* [WHAT TO PRODUCE]:
Which lines of the entries below contain the string "docs"? Copy each one.

* [RECORDS]:
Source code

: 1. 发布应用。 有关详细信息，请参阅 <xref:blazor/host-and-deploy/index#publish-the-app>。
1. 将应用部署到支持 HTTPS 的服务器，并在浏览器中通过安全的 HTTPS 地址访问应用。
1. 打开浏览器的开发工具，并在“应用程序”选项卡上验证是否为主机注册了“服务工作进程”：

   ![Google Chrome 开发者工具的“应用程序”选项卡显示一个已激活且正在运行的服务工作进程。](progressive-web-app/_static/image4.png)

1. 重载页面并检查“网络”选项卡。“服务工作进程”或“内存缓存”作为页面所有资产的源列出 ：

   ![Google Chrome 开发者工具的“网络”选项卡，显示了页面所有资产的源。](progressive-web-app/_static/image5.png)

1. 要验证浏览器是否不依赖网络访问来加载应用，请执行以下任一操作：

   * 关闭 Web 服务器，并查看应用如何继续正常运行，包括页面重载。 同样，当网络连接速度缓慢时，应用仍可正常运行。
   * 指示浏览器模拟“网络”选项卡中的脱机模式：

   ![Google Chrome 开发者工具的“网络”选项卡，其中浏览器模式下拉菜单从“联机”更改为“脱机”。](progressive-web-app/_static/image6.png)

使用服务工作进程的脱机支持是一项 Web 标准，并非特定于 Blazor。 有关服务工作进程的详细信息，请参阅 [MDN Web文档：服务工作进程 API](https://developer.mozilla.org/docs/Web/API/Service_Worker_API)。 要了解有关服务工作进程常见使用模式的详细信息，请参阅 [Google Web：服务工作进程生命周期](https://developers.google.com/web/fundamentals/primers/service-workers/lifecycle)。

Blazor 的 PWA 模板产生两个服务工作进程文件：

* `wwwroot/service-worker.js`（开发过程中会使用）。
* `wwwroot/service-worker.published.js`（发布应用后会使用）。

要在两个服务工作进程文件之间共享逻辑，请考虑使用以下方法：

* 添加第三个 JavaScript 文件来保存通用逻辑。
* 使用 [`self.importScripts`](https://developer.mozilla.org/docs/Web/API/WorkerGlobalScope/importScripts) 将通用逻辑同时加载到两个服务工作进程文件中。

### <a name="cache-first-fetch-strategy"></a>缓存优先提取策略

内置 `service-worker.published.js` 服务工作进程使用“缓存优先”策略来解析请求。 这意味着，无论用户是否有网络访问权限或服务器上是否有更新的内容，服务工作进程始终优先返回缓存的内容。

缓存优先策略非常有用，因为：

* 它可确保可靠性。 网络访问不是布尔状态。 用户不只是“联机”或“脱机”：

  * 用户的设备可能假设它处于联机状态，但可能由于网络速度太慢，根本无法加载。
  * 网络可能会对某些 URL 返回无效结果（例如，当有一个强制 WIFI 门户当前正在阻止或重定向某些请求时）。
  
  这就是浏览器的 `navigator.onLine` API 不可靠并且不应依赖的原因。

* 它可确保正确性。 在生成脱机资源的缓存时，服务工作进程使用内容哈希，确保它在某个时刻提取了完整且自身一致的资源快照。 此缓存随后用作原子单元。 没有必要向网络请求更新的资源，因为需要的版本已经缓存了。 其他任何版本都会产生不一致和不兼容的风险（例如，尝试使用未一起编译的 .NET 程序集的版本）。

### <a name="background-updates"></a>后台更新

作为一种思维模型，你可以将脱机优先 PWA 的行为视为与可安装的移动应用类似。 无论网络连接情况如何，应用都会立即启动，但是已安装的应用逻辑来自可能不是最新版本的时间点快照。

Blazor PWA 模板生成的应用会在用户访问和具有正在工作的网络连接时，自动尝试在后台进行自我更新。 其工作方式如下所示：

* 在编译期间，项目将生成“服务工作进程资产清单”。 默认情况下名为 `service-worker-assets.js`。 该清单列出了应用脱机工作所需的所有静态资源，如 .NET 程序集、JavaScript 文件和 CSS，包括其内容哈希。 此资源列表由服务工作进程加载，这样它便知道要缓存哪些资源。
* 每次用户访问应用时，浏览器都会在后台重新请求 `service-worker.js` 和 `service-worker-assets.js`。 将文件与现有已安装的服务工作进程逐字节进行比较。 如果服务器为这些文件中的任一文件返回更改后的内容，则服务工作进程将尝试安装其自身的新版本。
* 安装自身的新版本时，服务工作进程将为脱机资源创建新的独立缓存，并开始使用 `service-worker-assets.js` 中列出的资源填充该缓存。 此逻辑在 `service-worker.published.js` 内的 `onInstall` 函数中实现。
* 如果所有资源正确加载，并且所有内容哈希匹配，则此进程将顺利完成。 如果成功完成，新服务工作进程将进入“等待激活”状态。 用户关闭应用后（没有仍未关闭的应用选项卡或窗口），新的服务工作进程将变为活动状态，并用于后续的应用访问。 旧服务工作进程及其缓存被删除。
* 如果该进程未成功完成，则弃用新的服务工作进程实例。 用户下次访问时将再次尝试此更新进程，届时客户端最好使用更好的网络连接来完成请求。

* [WORKED SOLUTION]:
使用服务工作进程的脱机支持是一项 Web 标准，并非特定于 Blazor。 有关服务工作进程的详细信息，请参阅 [MDN Web文档：服务工作进程 API](https://developer.mozilla.org/docs/Web/API/Service_Worker_API)。 要了解有关服务工作进程常见使用模式的详细信息，请参阅 [Google Web：服务工作进程生命周期](https://developers.google.com/web/fundamentals/primers/service-workers/lifecycle)。
* 使用 [`self.importScripts`](https://developer.mozilla.org/docs/Web/API/WorkerGlobalScope/importScripts) 将通用逻辑同时加载到两个服务工作进程文件中。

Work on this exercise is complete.